Le tonnerre se joignait au concert assourdissant de la pluie battante, tous étaient au cœur de la tempête, et aucun n'en voyait le bout. Yvel avait pris soin de partager ses quartiers avec Tenko. Cela était plus pratique dans la mesure où ce dernier avait déjà monté la tente à lui seul.

- Fais humide là-dedans.

- Oui Yvel... Souvent quand il pleut...

Plus imperméable au sarcasme qu'à la pluie, le gabier haussa les épaules et tenta de se sécher au mieux avec les serviettes à moitié trempées à sa disposition. Sans rien se dire, la tempête virulente les forçant à hurler pour se faire entendre, Tenko et Yvel s'occupaient chacun de leur côté. L'un bouquinait, ou faisait semblant, l'autre bricolait avec des cordes enfoncées dans ses manches. Intrigué, et surtout incapable de se concentrer après ce que lui avait dit Hen, Tenko craqua et engagea la discussion.

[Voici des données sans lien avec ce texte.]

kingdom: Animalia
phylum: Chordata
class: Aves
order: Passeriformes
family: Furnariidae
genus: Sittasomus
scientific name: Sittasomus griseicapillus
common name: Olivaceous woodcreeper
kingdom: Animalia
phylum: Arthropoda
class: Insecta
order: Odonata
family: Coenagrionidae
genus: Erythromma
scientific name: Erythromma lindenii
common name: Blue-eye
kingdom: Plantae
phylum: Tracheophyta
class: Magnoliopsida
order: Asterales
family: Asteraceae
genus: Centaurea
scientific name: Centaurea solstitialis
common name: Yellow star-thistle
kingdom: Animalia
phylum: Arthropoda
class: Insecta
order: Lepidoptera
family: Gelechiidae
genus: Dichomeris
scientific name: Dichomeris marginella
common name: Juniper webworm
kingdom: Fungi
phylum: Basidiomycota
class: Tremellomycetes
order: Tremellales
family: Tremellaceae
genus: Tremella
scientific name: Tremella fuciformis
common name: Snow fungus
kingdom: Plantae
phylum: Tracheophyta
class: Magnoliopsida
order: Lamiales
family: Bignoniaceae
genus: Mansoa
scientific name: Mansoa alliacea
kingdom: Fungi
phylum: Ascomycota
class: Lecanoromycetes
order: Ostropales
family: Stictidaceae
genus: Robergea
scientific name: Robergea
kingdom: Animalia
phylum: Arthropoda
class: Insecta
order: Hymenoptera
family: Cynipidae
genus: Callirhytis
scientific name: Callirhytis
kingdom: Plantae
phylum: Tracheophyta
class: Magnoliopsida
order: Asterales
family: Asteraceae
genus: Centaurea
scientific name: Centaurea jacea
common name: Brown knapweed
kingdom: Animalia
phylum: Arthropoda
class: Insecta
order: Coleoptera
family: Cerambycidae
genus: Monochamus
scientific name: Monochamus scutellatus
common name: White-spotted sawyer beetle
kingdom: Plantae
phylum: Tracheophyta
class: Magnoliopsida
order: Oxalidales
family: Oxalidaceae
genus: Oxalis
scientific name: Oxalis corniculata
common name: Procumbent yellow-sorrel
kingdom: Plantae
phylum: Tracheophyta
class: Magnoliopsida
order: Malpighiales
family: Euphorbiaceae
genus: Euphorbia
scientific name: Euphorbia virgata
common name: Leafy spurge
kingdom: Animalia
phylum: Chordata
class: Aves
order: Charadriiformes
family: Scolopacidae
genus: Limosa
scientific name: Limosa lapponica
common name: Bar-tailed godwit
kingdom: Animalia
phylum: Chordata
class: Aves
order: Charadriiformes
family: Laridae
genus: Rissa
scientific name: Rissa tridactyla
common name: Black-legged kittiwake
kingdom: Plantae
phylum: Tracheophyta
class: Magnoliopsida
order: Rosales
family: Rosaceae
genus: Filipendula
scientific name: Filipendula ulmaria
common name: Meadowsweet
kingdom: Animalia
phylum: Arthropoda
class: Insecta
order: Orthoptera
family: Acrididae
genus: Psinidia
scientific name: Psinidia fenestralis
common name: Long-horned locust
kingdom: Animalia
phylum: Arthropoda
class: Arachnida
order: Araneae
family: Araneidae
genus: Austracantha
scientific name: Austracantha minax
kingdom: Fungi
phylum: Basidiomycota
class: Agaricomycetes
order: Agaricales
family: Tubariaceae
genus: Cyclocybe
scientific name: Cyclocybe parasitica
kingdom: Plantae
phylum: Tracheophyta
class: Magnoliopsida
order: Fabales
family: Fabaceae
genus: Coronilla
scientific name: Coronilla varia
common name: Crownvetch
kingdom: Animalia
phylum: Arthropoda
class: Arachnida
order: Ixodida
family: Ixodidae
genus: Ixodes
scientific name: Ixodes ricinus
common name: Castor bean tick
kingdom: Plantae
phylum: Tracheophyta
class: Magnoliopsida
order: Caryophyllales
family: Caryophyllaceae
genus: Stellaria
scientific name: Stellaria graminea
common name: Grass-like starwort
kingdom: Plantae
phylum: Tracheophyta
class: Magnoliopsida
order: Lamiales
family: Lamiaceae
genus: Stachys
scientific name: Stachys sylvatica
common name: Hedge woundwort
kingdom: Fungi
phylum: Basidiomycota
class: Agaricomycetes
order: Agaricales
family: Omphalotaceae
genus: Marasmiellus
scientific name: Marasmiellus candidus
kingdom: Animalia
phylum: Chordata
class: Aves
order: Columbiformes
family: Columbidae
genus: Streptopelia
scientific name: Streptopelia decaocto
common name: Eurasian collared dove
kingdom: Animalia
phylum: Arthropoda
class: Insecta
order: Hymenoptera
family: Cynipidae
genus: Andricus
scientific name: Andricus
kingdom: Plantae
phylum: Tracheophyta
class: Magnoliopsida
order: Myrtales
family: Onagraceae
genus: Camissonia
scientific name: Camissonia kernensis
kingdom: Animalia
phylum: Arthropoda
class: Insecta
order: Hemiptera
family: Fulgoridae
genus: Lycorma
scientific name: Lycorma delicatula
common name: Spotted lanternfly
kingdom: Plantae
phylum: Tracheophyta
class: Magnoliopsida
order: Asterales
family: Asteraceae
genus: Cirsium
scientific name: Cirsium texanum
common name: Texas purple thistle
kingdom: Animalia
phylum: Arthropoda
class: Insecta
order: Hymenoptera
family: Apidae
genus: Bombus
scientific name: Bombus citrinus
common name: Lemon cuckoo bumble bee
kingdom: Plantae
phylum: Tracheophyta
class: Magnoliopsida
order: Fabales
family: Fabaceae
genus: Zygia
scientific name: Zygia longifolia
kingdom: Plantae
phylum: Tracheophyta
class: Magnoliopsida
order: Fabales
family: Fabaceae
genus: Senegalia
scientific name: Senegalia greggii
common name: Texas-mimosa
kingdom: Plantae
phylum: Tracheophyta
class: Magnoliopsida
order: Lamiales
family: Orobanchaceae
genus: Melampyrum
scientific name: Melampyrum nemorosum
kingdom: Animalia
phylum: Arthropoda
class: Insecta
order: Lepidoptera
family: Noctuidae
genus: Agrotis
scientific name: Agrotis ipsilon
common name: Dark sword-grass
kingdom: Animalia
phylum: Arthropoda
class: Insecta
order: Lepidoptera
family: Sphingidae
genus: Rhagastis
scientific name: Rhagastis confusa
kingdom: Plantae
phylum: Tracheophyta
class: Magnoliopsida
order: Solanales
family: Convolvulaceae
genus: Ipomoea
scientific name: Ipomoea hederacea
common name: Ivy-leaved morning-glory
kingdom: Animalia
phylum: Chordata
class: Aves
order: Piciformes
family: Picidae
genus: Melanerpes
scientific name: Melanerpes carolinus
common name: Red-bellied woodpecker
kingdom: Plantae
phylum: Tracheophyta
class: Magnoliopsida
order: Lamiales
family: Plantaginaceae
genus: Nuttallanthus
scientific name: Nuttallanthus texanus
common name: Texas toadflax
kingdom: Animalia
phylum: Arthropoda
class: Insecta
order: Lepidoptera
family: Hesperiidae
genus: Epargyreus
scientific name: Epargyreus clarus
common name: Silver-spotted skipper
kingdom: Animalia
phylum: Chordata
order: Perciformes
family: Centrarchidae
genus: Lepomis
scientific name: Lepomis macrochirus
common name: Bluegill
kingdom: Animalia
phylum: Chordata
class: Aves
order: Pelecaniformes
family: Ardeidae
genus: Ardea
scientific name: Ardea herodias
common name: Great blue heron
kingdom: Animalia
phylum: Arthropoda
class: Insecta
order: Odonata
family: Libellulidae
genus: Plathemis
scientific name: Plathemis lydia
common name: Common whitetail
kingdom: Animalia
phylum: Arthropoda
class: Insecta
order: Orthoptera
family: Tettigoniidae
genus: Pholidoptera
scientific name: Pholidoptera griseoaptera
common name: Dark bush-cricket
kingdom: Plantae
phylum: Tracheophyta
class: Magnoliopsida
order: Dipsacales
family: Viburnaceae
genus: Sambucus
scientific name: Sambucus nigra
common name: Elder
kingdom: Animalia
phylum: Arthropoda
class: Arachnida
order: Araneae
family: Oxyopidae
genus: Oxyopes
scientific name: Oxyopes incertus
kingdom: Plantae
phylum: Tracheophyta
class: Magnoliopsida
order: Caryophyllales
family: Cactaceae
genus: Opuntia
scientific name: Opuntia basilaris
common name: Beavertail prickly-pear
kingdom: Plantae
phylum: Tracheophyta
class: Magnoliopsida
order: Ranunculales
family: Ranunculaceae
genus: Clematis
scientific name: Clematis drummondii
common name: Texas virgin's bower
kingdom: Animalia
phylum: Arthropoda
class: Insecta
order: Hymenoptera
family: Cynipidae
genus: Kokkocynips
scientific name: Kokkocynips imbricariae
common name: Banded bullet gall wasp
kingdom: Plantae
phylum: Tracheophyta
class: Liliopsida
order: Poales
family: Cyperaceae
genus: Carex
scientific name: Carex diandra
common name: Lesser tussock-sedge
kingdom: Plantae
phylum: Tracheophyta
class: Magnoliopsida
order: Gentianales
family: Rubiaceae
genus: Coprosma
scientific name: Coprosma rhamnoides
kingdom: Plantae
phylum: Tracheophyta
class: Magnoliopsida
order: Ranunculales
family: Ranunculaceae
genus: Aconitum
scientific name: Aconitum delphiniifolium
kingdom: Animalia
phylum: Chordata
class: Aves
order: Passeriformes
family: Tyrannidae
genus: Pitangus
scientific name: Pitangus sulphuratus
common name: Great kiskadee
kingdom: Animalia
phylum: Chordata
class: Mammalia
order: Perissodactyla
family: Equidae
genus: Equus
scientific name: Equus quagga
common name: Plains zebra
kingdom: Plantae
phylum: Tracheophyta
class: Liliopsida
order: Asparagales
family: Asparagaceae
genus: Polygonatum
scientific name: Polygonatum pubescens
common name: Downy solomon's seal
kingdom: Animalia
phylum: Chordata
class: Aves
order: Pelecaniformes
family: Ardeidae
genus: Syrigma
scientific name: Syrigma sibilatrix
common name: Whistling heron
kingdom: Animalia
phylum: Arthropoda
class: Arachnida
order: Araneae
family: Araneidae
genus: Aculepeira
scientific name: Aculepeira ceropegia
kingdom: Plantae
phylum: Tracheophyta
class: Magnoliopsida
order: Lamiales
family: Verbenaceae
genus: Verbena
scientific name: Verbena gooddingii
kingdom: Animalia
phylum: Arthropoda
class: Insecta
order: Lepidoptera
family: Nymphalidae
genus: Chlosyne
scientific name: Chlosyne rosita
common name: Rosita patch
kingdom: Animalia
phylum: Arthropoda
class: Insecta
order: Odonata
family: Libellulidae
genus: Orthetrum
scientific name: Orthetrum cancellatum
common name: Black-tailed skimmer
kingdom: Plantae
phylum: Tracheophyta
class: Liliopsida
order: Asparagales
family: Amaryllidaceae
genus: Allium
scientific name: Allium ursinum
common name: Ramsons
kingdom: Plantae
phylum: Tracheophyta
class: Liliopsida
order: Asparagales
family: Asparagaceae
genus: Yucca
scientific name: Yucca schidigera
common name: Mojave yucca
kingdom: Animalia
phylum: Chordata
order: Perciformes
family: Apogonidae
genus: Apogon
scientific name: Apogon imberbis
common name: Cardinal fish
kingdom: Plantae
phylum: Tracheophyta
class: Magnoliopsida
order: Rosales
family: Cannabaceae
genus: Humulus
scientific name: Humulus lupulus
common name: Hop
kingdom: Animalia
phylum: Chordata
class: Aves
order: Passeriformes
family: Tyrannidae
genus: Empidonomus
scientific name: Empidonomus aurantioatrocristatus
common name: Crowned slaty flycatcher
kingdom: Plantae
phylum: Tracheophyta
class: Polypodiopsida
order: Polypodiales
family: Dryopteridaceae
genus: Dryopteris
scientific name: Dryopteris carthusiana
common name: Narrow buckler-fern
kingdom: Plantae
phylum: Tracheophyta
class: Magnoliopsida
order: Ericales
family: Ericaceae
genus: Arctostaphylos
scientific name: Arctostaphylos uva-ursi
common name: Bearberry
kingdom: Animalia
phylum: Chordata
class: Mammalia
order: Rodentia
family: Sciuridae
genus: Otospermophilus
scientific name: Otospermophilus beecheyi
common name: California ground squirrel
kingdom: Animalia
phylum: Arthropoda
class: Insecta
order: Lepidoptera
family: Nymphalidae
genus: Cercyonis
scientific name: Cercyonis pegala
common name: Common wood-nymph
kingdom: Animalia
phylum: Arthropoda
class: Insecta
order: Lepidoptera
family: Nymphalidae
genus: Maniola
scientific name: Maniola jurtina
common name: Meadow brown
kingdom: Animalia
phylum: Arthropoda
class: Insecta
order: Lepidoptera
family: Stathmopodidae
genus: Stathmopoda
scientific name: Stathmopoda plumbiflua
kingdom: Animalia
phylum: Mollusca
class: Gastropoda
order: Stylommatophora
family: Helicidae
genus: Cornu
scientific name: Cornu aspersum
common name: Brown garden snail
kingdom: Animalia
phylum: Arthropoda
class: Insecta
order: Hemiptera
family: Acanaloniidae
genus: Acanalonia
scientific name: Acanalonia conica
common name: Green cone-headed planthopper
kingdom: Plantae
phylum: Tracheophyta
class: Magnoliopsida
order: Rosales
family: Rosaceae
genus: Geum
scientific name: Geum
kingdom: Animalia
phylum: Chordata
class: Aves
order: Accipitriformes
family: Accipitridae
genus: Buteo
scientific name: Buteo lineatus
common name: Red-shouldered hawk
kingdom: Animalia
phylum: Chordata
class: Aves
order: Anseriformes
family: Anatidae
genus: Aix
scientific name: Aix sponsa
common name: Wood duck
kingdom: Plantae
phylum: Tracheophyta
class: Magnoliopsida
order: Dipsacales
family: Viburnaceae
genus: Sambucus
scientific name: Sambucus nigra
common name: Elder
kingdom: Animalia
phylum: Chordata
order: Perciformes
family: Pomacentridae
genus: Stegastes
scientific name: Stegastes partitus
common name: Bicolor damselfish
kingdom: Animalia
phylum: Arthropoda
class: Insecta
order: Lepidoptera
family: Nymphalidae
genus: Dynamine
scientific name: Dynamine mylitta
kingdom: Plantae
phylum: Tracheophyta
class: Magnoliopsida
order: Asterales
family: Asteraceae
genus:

- C'est pourquoi les cordes ?

- Faire des nœuds.

N'importe quel badaud non averti aurait pu y voir une forme d'humour glaçant, mais la réponse du gabier avait été franche et non viciée. Il n'était pas du genre à se montrer blessant, le courage et l'audace lui faisaient trop défaut pour faire état de la moindre agressivité. Seule une lassitude passive et morne constituait les bribes de sa personnalité.

- Oui, des nœuds... Pour attacher des trucs j'imagine.

- Oui. Enfin, j'ai lu deux trois trucs à la bibliothèque de la marine sur le "Rope Action". Rien n'est fait, mais j'essaie d'utiliser ces cordes pour le combat.

Tenko, allongé sur son sac de couchage, posa son livre à même son ventre.

- Se battre avec des cordes... Mmmh... Est-ce que c'est aussi con que ça en a l'air ?

Cette dernière réplique, il l'avait lâchée avec un début de fou rire. D'un geste de la main, Yvel fit part de sa volonté équivoque de ne pas continuer cette conversation tant elle ne mènerait à rien. Il tritura ses cordes encore quelques minutes pour les positionner dans son manteau de sorte à les utiliser à l'avenir. Si tant est qu'il parvenait à les maîtriser correctement.
Ce préparatif accompli, il demeura assis en tailleur. Peu causant, peu loquace, limite amorphe, il s'ennuyait comme tout homme et relança la conversation.

- Dis, ton copain de tout à l'heure, il avait l'air de l'avoir mauvaise.

- Il avait l'air ouais.

Résolu à l'idée de lire son roman en paix, Tenko ne poursuivit pas la conversation, espérant la clôturer par son silence. Seulement, rongé par l'inquiétude de savoir Hen si amer à l'encontre de la huitième division, il cherchait un exutoire pour se confier.

- Depuis l'incident en quittant Poiscaille... Lui et les autres l'ont encore mauvaise.

Pour le coup, c'était au tour d'Yvel de ne pas répondre, le sujet qu'il avait abordé était plus sensible qu'il ne l'aurait désiré.

- Je pensais que ça leur passerait, mais ils ruminent cette putain d'histoire sans arrêt. Ils se font pas à l'idée que leur ancienne division ait été abandonnée comme ça par la marine.

Un ange passe.
Le soleil s'était couché, et malgré la pluie qui tambourinait sur la toile de chaque matelot, toute la division chercha le sommeil. Dieu seul savait quand cette tempête se clôturerait. Le plus tôt possible pensa Yvel dont le tour de garde garde s'entamait sous la flotte qui ne cessait de s'abattre sur lui.